Maps is the pet project of Northampton electro-head James Chapman and We Can Create is his full-length debut. The disc is a mix of shoegaze and New Order, a digital aquarium in which synthetic swims with organic. The synthesizer roadways mix with Chapman’s breathy vocals and his continental drift of beats and rhythms create a distinctive world. Although Chapman’s sound is alluring, his execution is faulty and meandering. All too often, We Can Create lulls itself to sleep under the weight of its own production and an absence of true substance.

It Will Find You [stream]

Maps has a pins-and-needles sound as bristling as the fiber optic snow globes that dot the liner notes. This sound is evident on tracks like “Elouise” where cavernous percussion keeps pace with the shower of diamond dagger synthesizer. “You Don’t Know Her Name” twirls out with garbled synthetic gibberish reminiscent of Mogwai and Chapman’s projection of the title lyrics have a forceful intensity that burst forth as if from a clogged pipe. This song is an example of Chapman getting his formula correct, matching ethereal fervor with dreamy landscapes.

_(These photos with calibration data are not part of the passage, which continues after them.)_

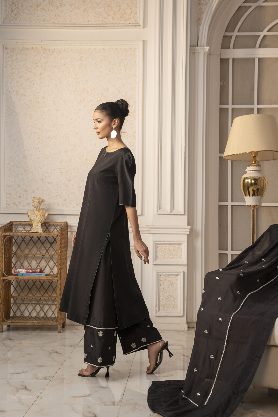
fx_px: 578
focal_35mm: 50
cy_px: 208
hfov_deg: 27.0
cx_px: 139
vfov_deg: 39.7
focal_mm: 49.9
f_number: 5
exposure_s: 1/200
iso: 160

Chapman runs into problems fairly quickly and his moments of solidarity fall apart under the overall scheme of the record. Some songs are too long and unvaried to have any lasting impact. The somber “Glory Verse” runs along like an Iowa road with its frustrating lack of a climax. It’s pretty, yet wholly dull, sounding like digital New Age without the lutes and flutes mixed with the worst of Death Cab For Cutie.

We Can Create demonstrates a case where the lyrics and vocals are divorced from the music, scribbled down and recorded without any kind of synergy with the accompanying instrumentals. When you’re making a sound with largely ambient sounds and manufactured beats, you need tight vocal melodies or else run the risk of tedium. Chapman runs into this trap all too often which begs the question of whether or not We Can Create would have been a better album sans the vocals altogether. Sometimes the lyrics are downright stupid, like on the laborious “Don’t Fear.” Chapman drones “don’t fear the sun/feel like someone” over and over again to garish excess. The music is nearly as uninspired as the tepid vocals, with only a raking distortion effect making any kind of ripples in this inert song.

We Can Create demonstrates that this fledgling act could benefit from going back to the drawing board. Chapman needs to restructure his sense of purpose before unleashing his production talents on a follow up.